__TEXTO__:
-----
Para quem gosta de: Spellling, Julia Holter e Jenny Hval

Ouça: Dogma, Stranger e Vanishing

8.0
8.0

Circuit Des Yeux: “-io”

Ano: 2021

Selo: Matador

Gênero: Art Pop

Para quem gosta de: Spellling, Julia Holter e Jenny Hval

Ouça: Dogma, Stranger e Vanishing

/ Por: Cleber Facchi 05/11/2021

A primeira coisa que você ouve em -io (2021, Matador) é a respiração de Haley Fohr. Passado o sopro de vida que inaugura o mais recente trabalho de estúdio da multi-instrumentista, cantora e compositora norte-americana, arranjos de cordas despencam de forma essencialmente dramática, aumentando a forte teatralidade que há mais de uma década orienta as criações da artista de Chicago. Um preparativo para o material que chega minutos à frente, na já conhecida Vanishing, composição que discute o impacto das mudanças climáticas, o fim da existência humana e a inevitabilidade da morte, tema central do registro.

Mais do que uma decisão estética, parte desse direcionamento temático vem justamente das experiências vividas por Fohr nos últimos anos. Sufocada pela morte de um amigo próximo e consumida por conta de um bloqueio criativo durante um processo de residência artística, a compositora fez desse período de evidente melancolia um estímulo natural para o repertório que embala o presente trabalho. São composições essencialmente densas e dolorosas, proposta que parte dos conflitos pessoais da artista, mas que a todo momento se conecta aos sentimentos e memórias mais entristecidas de qualquer ouvinte.

E isso fica bastante evidente na catártica Stranger. Já conhecida do público fiel da cantora, a faixa que trata sobre distanciamento, saudade e dor, parece exorcizar os sentimentos mais profundos de Fohr, sensação reforçado nas vozes fortes, uivos e pianos complementares que correm ao fundo da composição. É como se a musicista fosse de encontro ao mesmo território criativo de ANHONI e outras artistas conhecidas pela forte vulnerabilidade explícita nos versos. Um tortuoso exercício criativo que encolhe e cresce a todo instante, como uma manifestação natural dos traumas e tormentos experienciados pela compositora.

Essa mesma tensão e forte carga dramática acaba se refletindo durante toda a execução do trabalho. Composições que partem sempre de uma mesma abordagem instrumental, reforçando a ambientação densa do registro. O que diferencia uma canção e outra é o andamento rítmico adotado pela artista. Enquanto parte expressiva das faixas se projetam de forma atmosférica, caso de Sculpting The Exodus e Walking Toward Winter, outras encantam pelo uso destacado das batidas e imponência das vozes, como uma extensão dos últimos álbuns de Circuit Des Yeux, In Plain Speach (2015) e Reaching For Indigo(2017).
-----
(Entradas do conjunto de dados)
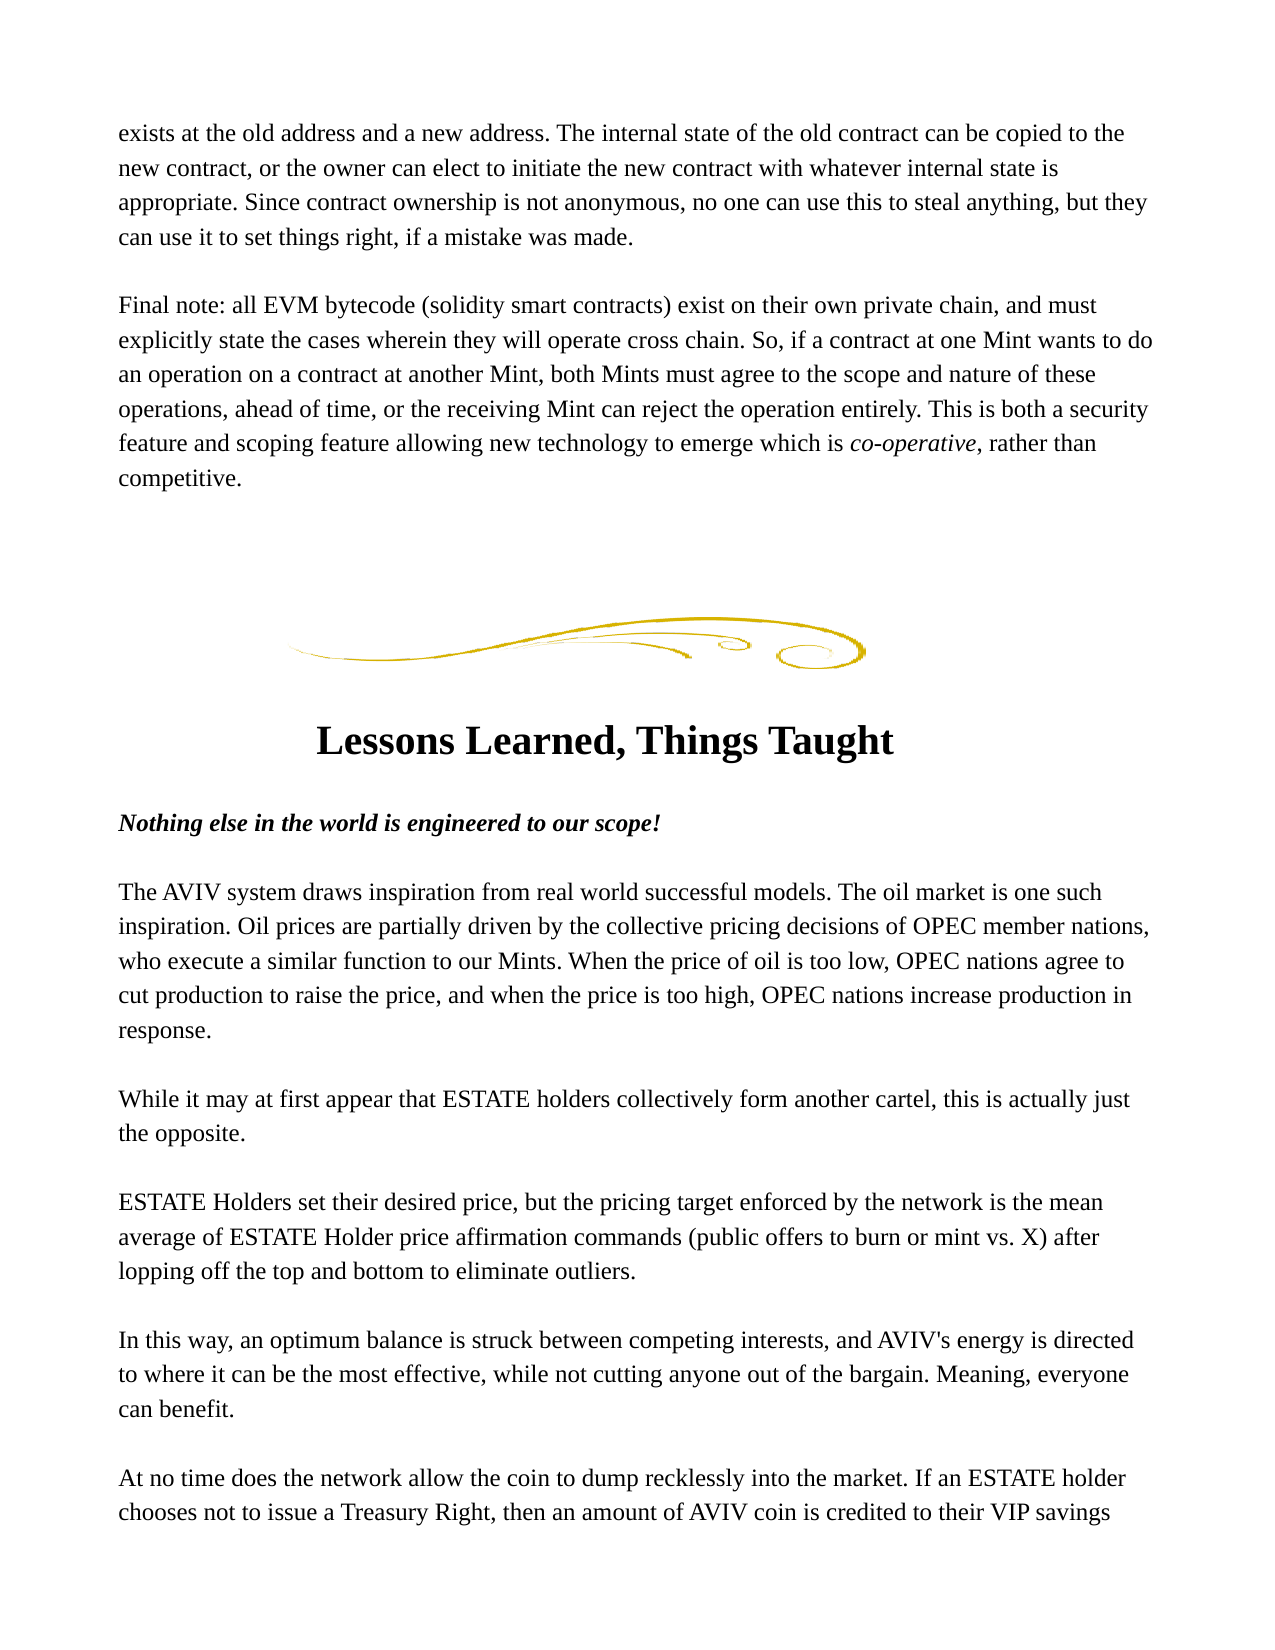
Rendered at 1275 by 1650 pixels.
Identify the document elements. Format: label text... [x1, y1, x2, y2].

text Final note: all EVM bytecode (solidity smart contracts) exist on their own private chain, and must explicitly state the cases wherein they will operate cross chain. So, if a contract at one Mint wants to do an operation on a contract at another Mint, both Mints must agree to the scope and nature of these operations, ahead of time, or the receiving Mint can reject the operation entirely. This is both a security feature and scoping feature allowing new technology to emerge which is co-operative, rather than competitive. [118, 291, 1157, 492]
text In this way, an optimum balance is struck between competing interests, and AVIV's energy is directed to where it can be the most effective, while not cutting anyone out of the bargain. Meaning, everyone can benefit. [118, 1325, 1157, 1423]
text While it may at first appear that ESTATE holders collectively form another cartel, this is actually just the opposite. [118, 1084, 1157, 1147]
picture [287, 617, 866, 669]
text The AVIV system draws inspiration from real world successful models. The oil market is one such inspiration. Oil prices are partially driven by the collective pricing decisions of OPEC member nations, who execute a similar function to our Mints. When the price of oil is too low, OPEC nations agree to cut production to raise the price, and when the price is too high, OPEC nations increase production in response. [118, 877, 1157, 1043]
text At no time does the network allow the coin to dump recklessly into the market. If an ESTATE holder chooses not to issue a Treasury Right, then an amount of AVIV coin is credited to their VIP savings [118, 1463, 1157, 1526]
text Nothing else in the world is engineered to our scope! [118, 808, 1157, 837]
text ESTATE Holders set their desired price, but the pricing target enforced by the network is the mean average of ESTATE Holder price affirmation commands (public offers to burn or mint vs. X) after lopping off the top and bottom to eliminate outliers. [118, 1187, 1157, 1285]
text exists at the old address and a new address. The internal state of the old contract can be copied to the new contract, or the owner can elect to initiate the new contract with whatever internal state is appropriate. Since contract ownership is not anonymous, no one can use this to steal anything, but they can use it to set things right, if a mistake was made. [118, 118, 1157, 250]
text Lessons Learned, Things Taught [118, 716, 1157, 764]
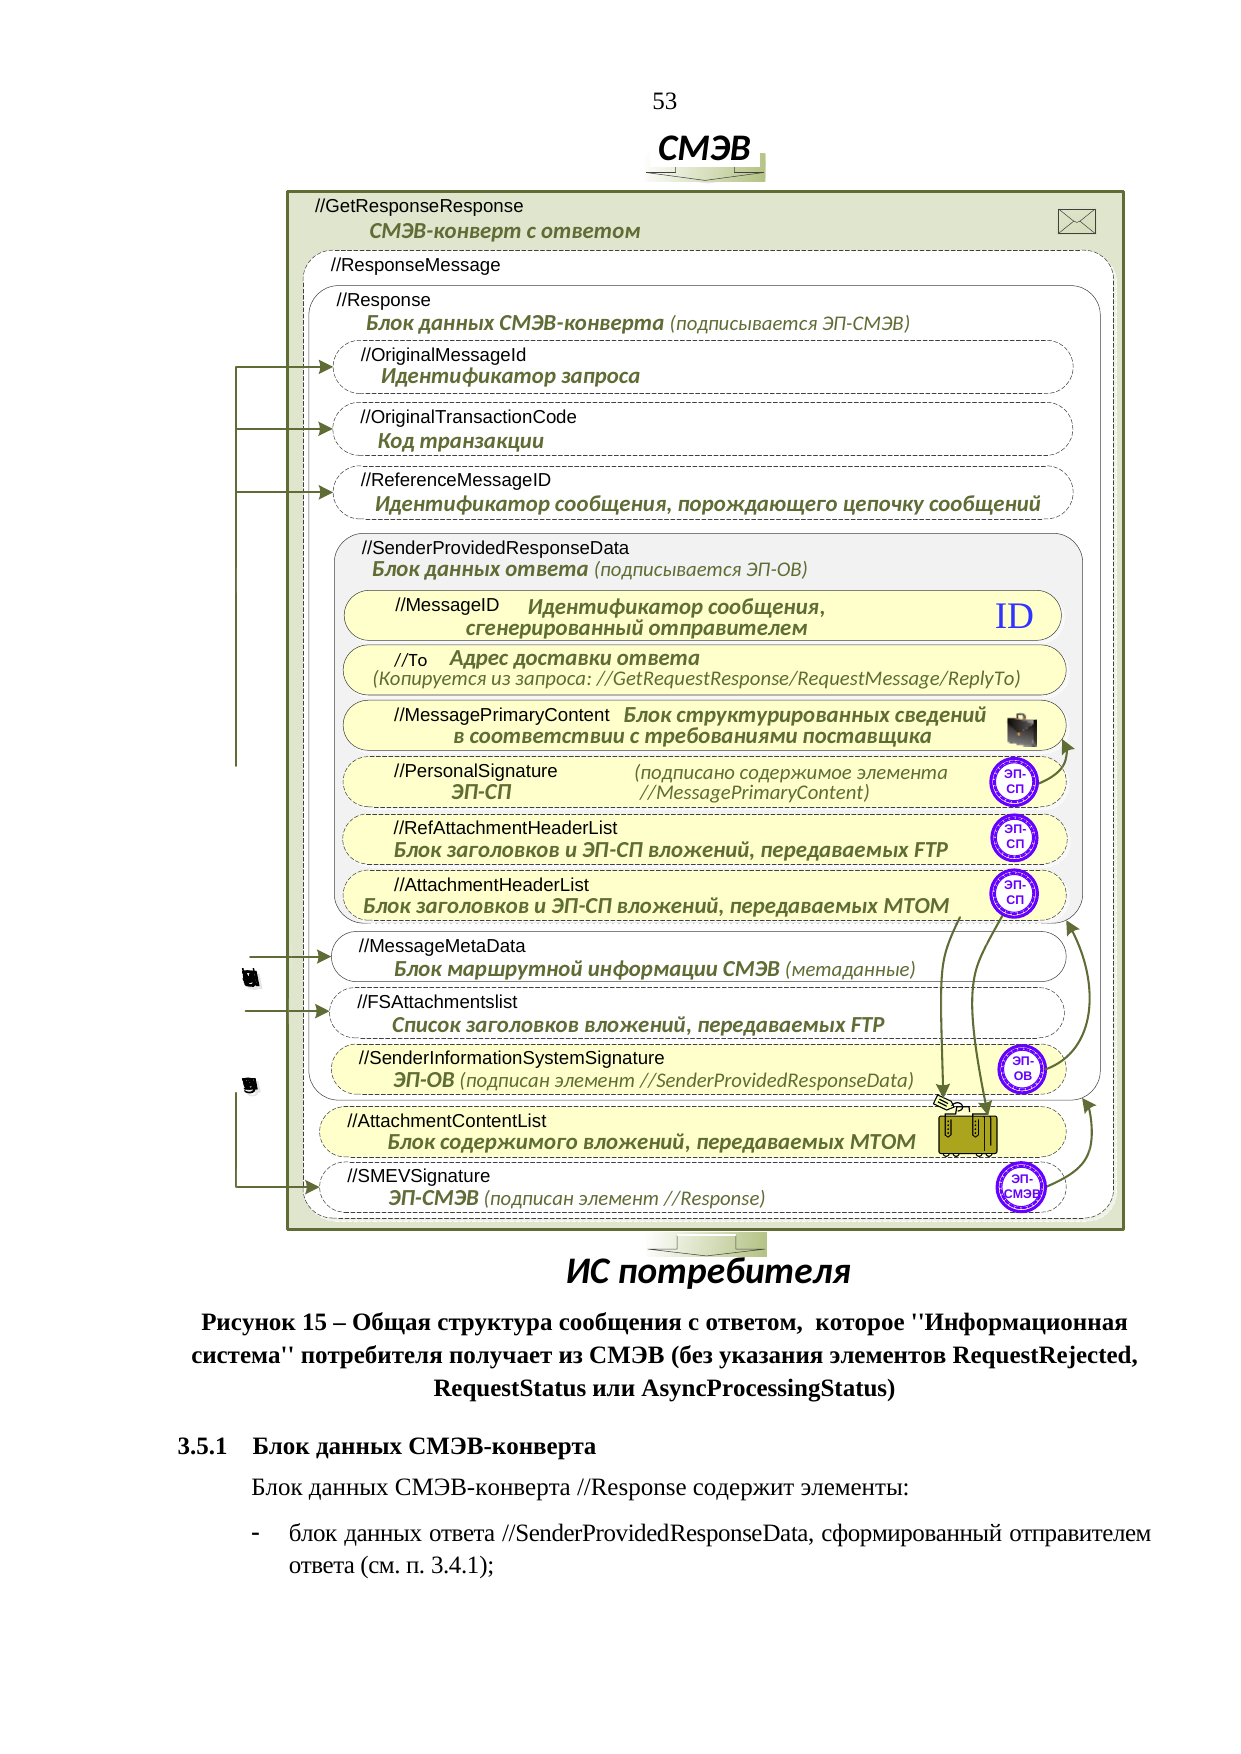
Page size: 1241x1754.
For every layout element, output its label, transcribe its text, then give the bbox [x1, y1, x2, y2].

subtitle Блок данных СМЭВ-конверта [177, 1431, 1152, 1459]
list блок данных ответа //SenderProvidedResponseData, сформированный отправителем ответа (см. п. 3.4.1); [251, 1518, 1152, 1579]
list Рисунок 15 – Общая структура сообщения с ответом, которое ''Информационная система'' потребителя получает из СМЭВ (без указания элементов RequestRejected, RequestStatus или AsyncProcessingStatus) [177, 118, 1152, 1402]
text Блок данных СМЭВ-конверта //Response содержит элементы: [177, 1472, 1152, 1501]
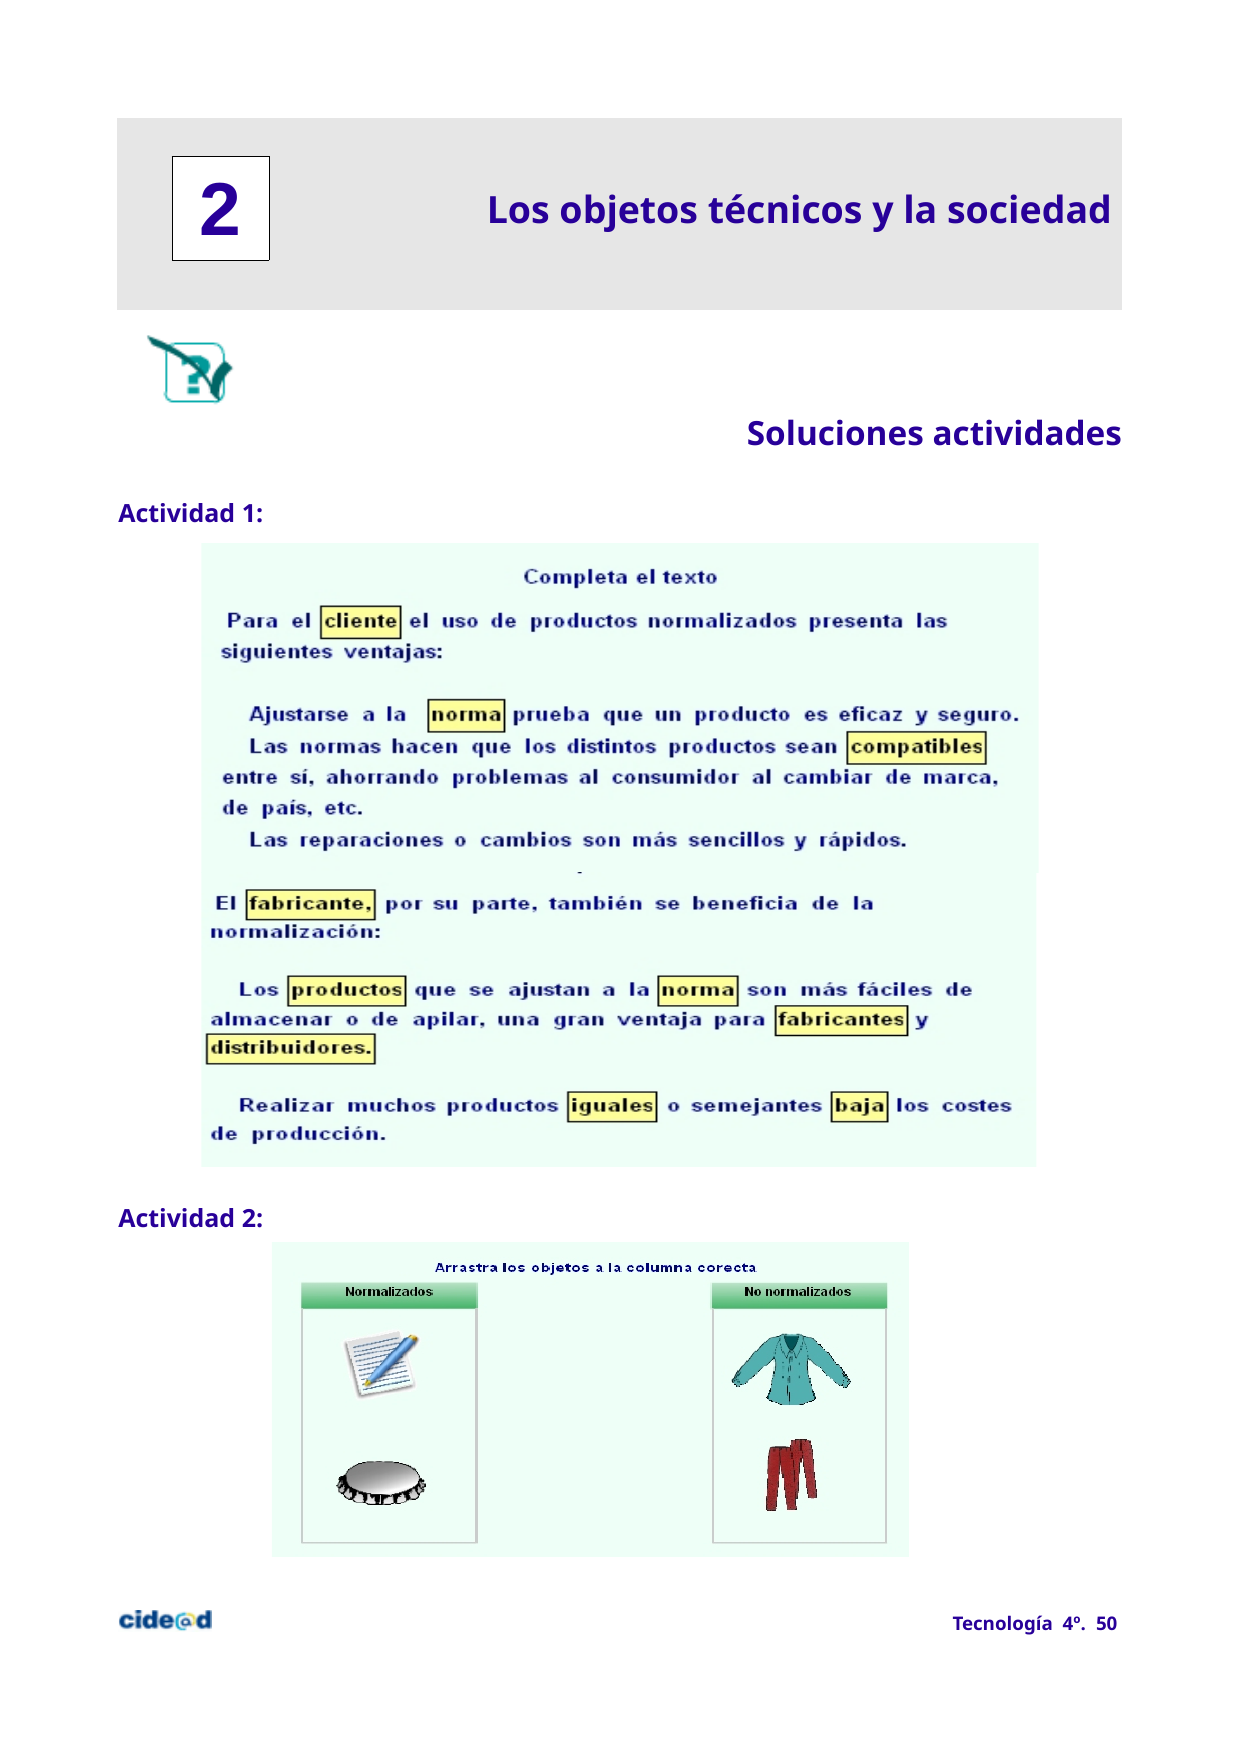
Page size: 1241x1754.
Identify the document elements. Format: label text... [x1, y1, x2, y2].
-----
__INSTRUÇÕES DO EXERCÍCIO__: Transcreva fielmente o trecho da resenha sobre o álbum -io, começando em "Mais do que" e terminando em "de qualquer ouvinte.".

__RESPOSTA RESOLVIDA__:
Mais do que uma decisão estética, parte desse direcionamento temático vem justamente das experiências vividas por Fohr nos últimos anos. Sufocada pela morte de um amigo próximo e consumida por conta de um bloqueio criativo durante um processo de residência artística, a compositora fez desse período de evidente melancolia um estímulo natural para o repertório que embala o presente trabalho. São composições essencialmente densas e dolorosas, proposta que parte dos conflitos pessoais da artista, mas que a todo momento se conecta aos sentimentos e memórias mais entristecidas de qualquer ouvinte.